Setup: Building on this notion and prior work, Horn and Elliott provide a concise and easy-to-follow analysis of SAE feature persistence after fine-tuning and model merging for a 1-layer Mistral-like transformer model. More specifically they start from a base model trained on an equal split of general english tokens and Python code. Then they finetune separately on two different datasets, one of Lua code and one of english children stories. Finally, a third model is subsequently created as a the result of merging the two finetuned models using Spherical Linear Interpolation, a fancy, more geometrically sound form of weight averaging.

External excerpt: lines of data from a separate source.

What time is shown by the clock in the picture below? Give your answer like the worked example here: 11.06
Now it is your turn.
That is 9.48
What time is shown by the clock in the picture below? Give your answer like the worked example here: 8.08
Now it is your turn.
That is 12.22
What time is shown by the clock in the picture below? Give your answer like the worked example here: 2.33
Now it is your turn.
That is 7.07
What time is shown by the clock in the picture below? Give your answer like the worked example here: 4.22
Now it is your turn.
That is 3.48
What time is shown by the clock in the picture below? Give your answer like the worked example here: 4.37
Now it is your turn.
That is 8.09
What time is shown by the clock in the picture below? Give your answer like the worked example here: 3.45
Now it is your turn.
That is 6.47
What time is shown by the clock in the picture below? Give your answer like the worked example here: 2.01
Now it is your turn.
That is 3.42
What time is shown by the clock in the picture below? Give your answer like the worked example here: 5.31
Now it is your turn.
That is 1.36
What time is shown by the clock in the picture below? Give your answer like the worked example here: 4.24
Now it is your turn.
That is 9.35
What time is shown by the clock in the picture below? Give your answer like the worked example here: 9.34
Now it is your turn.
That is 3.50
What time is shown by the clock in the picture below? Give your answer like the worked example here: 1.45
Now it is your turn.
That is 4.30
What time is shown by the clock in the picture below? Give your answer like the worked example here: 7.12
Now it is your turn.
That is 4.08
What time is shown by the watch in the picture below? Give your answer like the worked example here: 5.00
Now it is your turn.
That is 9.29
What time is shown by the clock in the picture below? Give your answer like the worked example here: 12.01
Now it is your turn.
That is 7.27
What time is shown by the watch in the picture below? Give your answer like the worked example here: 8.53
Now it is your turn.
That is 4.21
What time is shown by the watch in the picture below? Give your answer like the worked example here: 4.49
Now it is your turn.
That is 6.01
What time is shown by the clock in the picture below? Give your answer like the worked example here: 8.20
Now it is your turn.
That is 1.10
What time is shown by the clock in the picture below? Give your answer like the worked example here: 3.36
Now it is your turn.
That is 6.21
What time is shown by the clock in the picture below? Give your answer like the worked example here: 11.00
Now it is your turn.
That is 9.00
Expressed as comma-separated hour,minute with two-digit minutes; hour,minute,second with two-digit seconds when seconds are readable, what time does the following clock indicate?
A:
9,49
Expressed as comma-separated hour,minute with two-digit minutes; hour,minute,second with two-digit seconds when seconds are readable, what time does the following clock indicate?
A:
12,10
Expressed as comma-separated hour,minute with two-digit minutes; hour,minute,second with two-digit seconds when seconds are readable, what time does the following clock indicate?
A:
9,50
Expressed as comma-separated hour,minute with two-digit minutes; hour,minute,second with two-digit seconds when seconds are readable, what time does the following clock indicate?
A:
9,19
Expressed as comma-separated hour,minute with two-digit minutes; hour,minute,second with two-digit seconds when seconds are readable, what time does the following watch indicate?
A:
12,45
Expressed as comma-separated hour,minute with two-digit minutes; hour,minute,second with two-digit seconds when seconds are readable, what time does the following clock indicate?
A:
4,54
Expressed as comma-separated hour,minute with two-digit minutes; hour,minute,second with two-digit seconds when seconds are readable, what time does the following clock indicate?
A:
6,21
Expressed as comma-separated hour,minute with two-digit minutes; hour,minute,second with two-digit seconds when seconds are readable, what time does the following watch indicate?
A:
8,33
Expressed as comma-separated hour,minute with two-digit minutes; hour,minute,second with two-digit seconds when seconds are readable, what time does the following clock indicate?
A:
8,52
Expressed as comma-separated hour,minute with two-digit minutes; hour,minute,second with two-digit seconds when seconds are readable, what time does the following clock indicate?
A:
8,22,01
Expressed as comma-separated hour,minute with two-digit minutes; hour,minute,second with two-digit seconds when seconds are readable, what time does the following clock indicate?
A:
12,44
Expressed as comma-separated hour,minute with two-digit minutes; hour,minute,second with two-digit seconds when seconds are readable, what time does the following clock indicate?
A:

Results: For this 1-layer model the authors find that:
- Features learned on the base model persist after fine-tuning 63 % of the top-100 base features (by activation frequency) remain detectable in both the finetuned models, these features are mostly “universal” low-level patterns: whitespace, brackets, word-pieces. Higher-level features (e.g., “Python try/except”) often do disappear.
- Merging has a positive but limited effect on recovering lost features Merge recovers ~11 % of base features that had vanished in one branch but stayed alive in the other. Only ~4 % of features that were present in both branches are corrupted by merging.
- “Robust” features also useful Features that survive both fine-tunes and the merge contribute ~45 % of total log-prob improvement on a mixed validation set, despite being <10 % of all discovered features.
My thoughts
- Very interesting to see SAEs in action
- Interesting connection to LoRA or Federated Learning or model merging in general
- Did not really buy the “robust features” argument tbh
- Would explore connection to feature universality to see how many of the top-100 features would be in models only trained on the finetuned datasets (maybe 50%?) or how many for models with the same dataset but different training objectives
- Should these results be compared with simpler “Linear Probe” approaches as suggested by Negative Results for SAEs On Downstream Tasks and Deprioritising SAE Research
- A Comparative Study of Learning Paradigms in Large Language Models via Intrinsic Dimension -
Saahith Janapati, Yangfeng Ji
Summary
Intro: Deciding between Supervised Finetuning and In Context Learning is a complex decision from many NLP practitioners. The authors compare the two mechanisms through the lens of a metric called Intrinsic Dimension to give us more insights into these two tuning techniques.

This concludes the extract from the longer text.